Alexa, Google Assistant and Siri: a laser is enough to deceive them
A group of researchers managed to issue commands to a voice assistant using a laser beam, opening the door to a technique that is as flashy as it is effective.
Voice assistants Alexa, Google Assistant and Siri may be vulnerable to attacks involving the use of lasers to issue silent and often invisible commands to perform unwanted actions, such as unlocking doors, visiting websites, locating and starting vehicles and so on.
By directing a low-power laser light beam towards devices equipped with voice assistance systems, the researchers who discovered the flaw were able to issue commands up to a distance of 110 meters.
Voice control systems do not normally require the user to authenticate to issue each command, and this allows the attack to be completed without the need to know a password or PIN. Considering the distance and the type of technique, these are attacks that can be successfully conducted even between different buildings or outside the victim’s building, if the voice control device is placed near a window.
This type of attack exploits a vulnerability present in microphones that use MEMS components (micro-electro-echanical systems): these components can respond to light electromagnetic radiation by mistaking it for an acoustic wave.
The researchers carried out their tests on Siri, Alexa, Google Assistant, Facebook Portal and on a limited number of smartphones and tablets, but there are sufficient elements to believe that the problem can reasonably affect all devices that use MEMS microphones.
The attack, called Light Command has a number of limitations. First of all, as you may have guessed, the attacker must have a ” clean shot ” towards the target device: this must be in optical range. And in many cases, the laser beam must be directed to a specific point on the microphone.
And unless using lasers outside the visible spectrum, the light could be easily detected by someone who is in the vicinity of the target device.
Finally, we must not forget that all these voice assistance systems always respond with acoustic feedback (be it a sentence or even a simple sound) when they have received a command to be executed.
But beyond these limitations, the technique identified by the researchers is still significant since, in addition to representing a new type of threat, it is actually replicable in real situations.

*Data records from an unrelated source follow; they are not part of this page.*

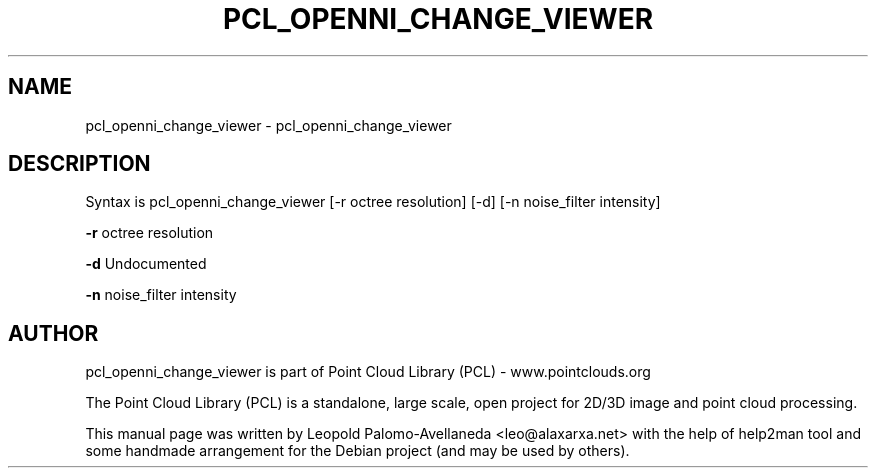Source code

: .\" DO NOT MODIFY THIS FILE!  It was generated by help2man 1.40.10.
.TH PCL_OPENNI_CHANGE_VIEWER "1" "May 2014" "pcl_openni_change_viewer 1.7.1" "User Commands"
.SH NAME
pcl_openni_change_viewer \- pcl_openni_change_viewer
.SH DESCRIPTION
Syntax is pcl_openni_change_viewer [\-r octree resolution] [\-d] [\-n noise_filter intensity]

\fB\-r\fR octree resolution

\fB\-d\fR Undocumented

\fB\-n\fR noise_filter intensity

.SH AUTHOR
pcl_openni_change_viewer is part of Point Cloud Library (PCL) - www.pointclouds.org

The Point Cloud Library (PCL) is a standalone, large scale, open project for 2D/3D
image and point cloud processing.
.PP
This manual page was written by Leopold Palomo-Avellaneda <leo@alaxarxa.net> with
the help of help2man tool and some handmade arrangement for the Debian project
(and may be used by others).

Despite everything, researchers admit they have not fully understood the scientific reason why this technique has proven to work. A better understanding of the phenomenon could lead to even more effective attacks.
” Voice control systems often do not have user authentication systems or when present, they are not implemented correctly. We have shown how an attacker could use commands given via a light beam to perform actions such as unlocking the door. Entrance, open the garage door, shop online and locate and start vehicles if they are connected to the victim’s Google Account. ”
The researchers described in their publication several ways of performing the attack, with various types of instrumentation. A first setup includes a simple laser pointer, a laser driver and an audio amplifier, and optionally a telephoto optic to concentrate the laser for long-range attacks.
The laser driver is laboratory equipment, which still requires familiarity with the use and configuration of the device. Another kind of setup has seen the use of an infrared laser not visible to the eye. A third configuration instead involved a phosphor laser to eliminate the need to direct the light beam to a specific point on the MEMS microphone.
In one of the various attempts, the researchers managed to complete an attack at a distance of about 70 meters and through a glass window, while in another test the telephoto optics was used to concentrate the laser and attach a device placed at a distance of about 110 meters: it was the maximum possible distance in the test environment available to researchers, which leaves open the possibility of conducting such attacks at even greater distances.